Keep in mind that Micah Lee link from 2014 is for a BIOS/MBR install; UEFI/GPT is a different story.
Background -
On an UEFI-booted system, there is the EFI System Partition (ESP). This is a FAT32 partition that stores the EFI bootloaders (*.efi) for the installed operating system(s). When your computer boots, the UEFI BIOS will look for the ESP and execute the .efi file that is configured according to the boot order. The ESP is typically small and only contains .efi files. There is(or should be) only one ESP on a given disk.
The files actually needed to load the operating system are stored on a “boot” partition. In the case of Debian or typical linux distributions, the boot partition contains the linux kernel and initial ramdisk files at minimum. In the case of Qubes OS, the boot partition also contains the Xen hypervisor.
With Qubes R4.1, Qubes will install the GRUB2 bootloader as grubx64.efi
to the ESP. The GRUB2 EFI loader references the grub.cfg
file to figure out what to do next. grub.cfg
tells the loader where to find Qubes’ “boot” partition, and to load Xen, the linux kernel, and the initial ramdisk and execute them. Once the linux kernel executes, it relies on the initial ramdisk to unlock the big partition with all your encrypted data and subsequently mount the “root” filesystem to access all the rest of your programs and data.
Therefore a typical Qubes R4.1 install on an UEFI booted system with GRUB2 consists of:
- EFI System Partition (ESP): grubx64.efi, grub.cfg, other OS .efi files
- “boot” partition: Xen, kernel, initramfs/initrd
- “root” partition: most of your data, generally LUKS-encrypted
Assuming your system has booted up fully, the mountpoints look like this:
/ (root partition)
/boot (boot partition)
/boot/efi (ESP)
If you simply wanted to add another (GNU/Linux) operating system, you’d have another root partition, another boot partition, and an additional .efi bootloader file installed to the ESP. This would mean your disk would have 5 partitions, for example:
/dev/sda1 (ESP, Qubes' \EFI\qubes\grubx64.efi, Debian's \EFI\debian\grubx64.efi)
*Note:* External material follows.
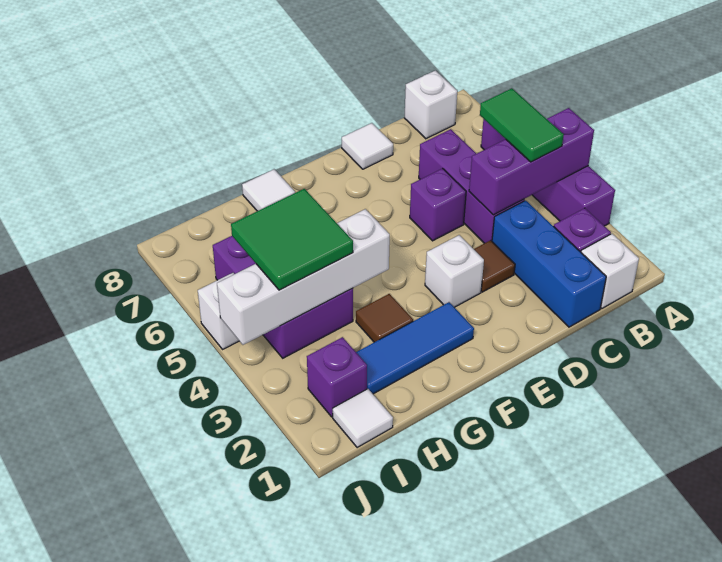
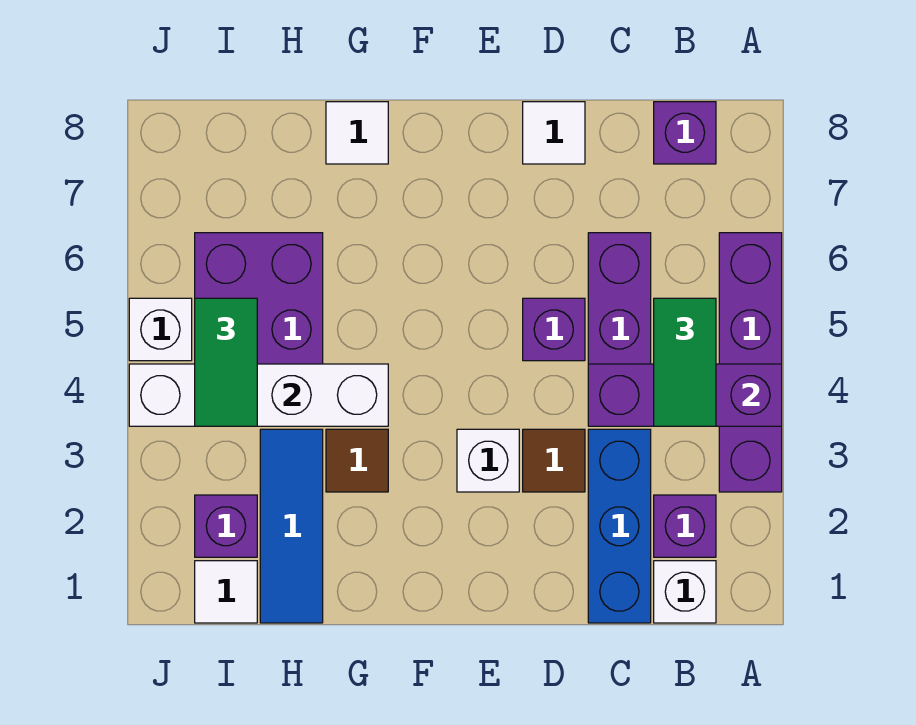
white brick B8 level 1 -> purple brick B8 level 1
blue tile F2:H2 level 1 -> blue tile H1:H3 level 1
green tile H4:I5 level 3 -> green tile I4:I5 level 3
/dev/sda2 (Qubes OS boot partition)
/dev/sda3 (Qubes OS LUKS-encrypted root partition)
/dev/sda4 (Debian boot partition)
/dev/sda5 (Debian LUKS-encrypted root partition)
In theory, you could consolidate both boot partitions into one, but this is not recommended since you’d want to keep the different OS’s isolated as possible considering you’ve accepted the risk of dual booting. To reinforce, dual booting is not recommended because let’s say you run malware while Debian is up. It could overwrite anything in the ESP or Qubes’ boot partition, essentially performing an “evil maid” attack, capturing your disk passphrase. The same can be said for Qubes overwriting Debian, though the barrier is higher if the threat we’re talking about is “malware from the internet”, or “I ran a command under Debian but accidentally specified the wrong partition and now Qubes doesn’t boot”.
Once you have all the partitions and OS’s installed, you have to worry about how you boot each OS. UEFI makes this a lot easier as you can use efibootmgr
to install the correct entries into your UEFI BIOS nvram. As long as you have one entry pointing to Qubes’ grubx64.efi and another entry pointing to Debian’s grubx64.efi, make Qubes the default, and use your BIOS’ boot menu hotkey to run Debian.
You can get fancy and chainload the Debian GRUB2 .efi from Qubes’ GRUB menu, but I’ll leave that as an exercise for the reader since it gets into having one OS know about the other.